* [TASKS TO PERFORM]
- 1) Name every financial strategy that the Rochester RHIO article credits with driving the organization's success.
- 2) Decide whether each statement agrees with the Rochester RHIO article. Answer yes or no for each, and quote the words that settle it.
(a) Rochester RHIO was created in 2006.
(b) Rochester RHIO still needs grant funding to cover its ongoing operations.
(c) Rochester RHIO serves 15 counties.
- 3) Reproduce word for word the part of the Rochester RHIO article that opens with the words containing "The Rochester RHIO" and closes with "groups and pharmacies.".

* [DOCUMENT PASSAGE]
=== Begin Enclosure ===

Created in 2006 with grant and community funding, Rochester Regional Health Information Organization…
Rochester RHIO committee develops revenue plan to cover $3 million annual operating cost.
Ted
Kremer
Created in 2006 with grant and community funding, Rochester Regional Health Information Organization (RHIO) achieved financial sustainability within five years, now fully financing its operations with stable revenue streams from usage-based service fees and subscriptions. Additional grant funding will now be required only for new projects or expansion.
The organization’s success in delivering value to the region’s healthcare sector has been the foundation of its financial sustainability. The financial strategies driving this success have been threefold: careful financial modeling and pre-planning, investment in campaigns to drive adoption and documenting the system’s usage and value with the Axolotl Analytics and business intelligence tools.
The Rochester RHIO serves 13 counties in central New York’s Finger Lakes region. Powered by Axolotl’s health information exchange (HIE) technology, Rochester RHIO serves 4,000 authorized users, including the region’s 15 hospitals and 400 physician practices, as well as long-term care and homecare agencies, labs, imaging groups and pharmacies.

=== End Enclosure ===

* [Items from a dataset]

=== Begin Enclosure ===

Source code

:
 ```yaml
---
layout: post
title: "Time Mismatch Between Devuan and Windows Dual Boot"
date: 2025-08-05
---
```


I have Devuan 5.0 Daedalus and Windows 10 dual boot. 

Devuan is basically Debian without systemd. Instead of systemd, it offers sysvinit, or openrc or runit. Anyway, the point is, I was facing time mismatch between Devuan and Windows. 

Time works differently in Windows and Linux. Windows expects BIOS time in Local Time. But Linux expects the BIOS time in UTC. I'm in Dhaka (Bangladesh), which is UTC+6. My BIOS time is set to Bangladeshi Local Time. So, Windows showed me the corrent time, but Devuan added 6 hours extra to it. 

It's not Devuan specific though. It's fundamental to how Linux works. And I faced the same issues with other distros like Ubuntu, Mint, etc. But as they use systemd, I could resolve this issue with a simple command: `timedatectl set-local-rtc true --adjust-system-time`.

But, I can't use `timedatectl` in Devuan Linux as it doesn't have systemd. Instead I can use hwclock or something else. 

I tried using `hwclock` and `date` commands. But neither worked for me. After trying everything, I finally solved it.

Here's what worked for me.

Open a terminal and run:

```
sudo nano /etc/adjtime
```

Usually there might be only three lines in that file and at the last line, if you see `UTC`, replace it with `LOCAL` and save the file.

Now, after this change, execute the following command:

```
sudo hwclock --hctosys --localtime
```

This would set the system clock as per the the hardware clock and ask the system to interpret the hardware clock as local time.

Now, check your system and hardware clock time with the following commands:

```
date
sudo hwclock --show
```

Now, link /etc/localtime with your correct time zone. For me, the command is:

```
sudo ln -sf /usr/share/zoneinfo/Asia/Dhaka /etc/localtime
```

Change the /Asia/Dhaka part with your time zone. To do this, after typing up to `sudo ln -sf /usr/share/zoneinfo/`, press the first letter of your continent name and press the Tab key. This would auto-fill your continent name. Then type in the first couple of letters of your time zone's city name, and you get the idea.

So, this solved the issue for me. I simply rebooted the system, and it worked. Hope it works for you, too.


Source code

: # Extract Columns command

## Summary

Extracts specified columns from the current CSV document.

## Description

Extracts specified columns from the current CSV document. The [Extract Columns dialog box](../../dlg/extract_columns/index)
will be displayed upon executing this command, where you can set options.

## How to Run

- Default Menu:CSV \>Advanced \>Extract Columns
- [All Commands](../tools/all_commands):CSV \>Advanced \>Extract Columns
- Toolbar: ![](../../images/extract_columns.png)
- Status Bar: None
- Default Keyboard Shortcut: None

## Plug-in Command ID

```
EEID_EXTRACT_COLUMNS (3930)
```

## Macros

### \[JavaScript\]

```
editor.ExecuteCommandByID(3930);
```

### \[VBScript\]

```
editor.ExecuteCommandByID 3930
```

=== End Enclosure ===

* [ANSWERS BELOW]
- 1)
- Careful financial modeling and pre-planning
- Investment in campaigns to drive adoption
- Documenting the system's usage and value with the Axolotl Analytics and business intelligence tools

- 2)
(a) Yes: "Created in 2006 with grant and community funding"
(b) No: "Additional grant funding will now be required only for new projects or expansion."
(c) No: "The Rochester RHIO serves 13 counties in central New York’s Finger Lakes region."

- 3)
The Rochester RHIO serves 13 counties in central New York’s Finger Lakes region. Powered by Axolotl’s health information exchange (HIE) technology, Rochester RHIO serves 4,000 authorized users, including the region’s 15 hospitals and 400 physician practices, as well as long-term care and homecare agencies, labs, imaging groups and pharmacies.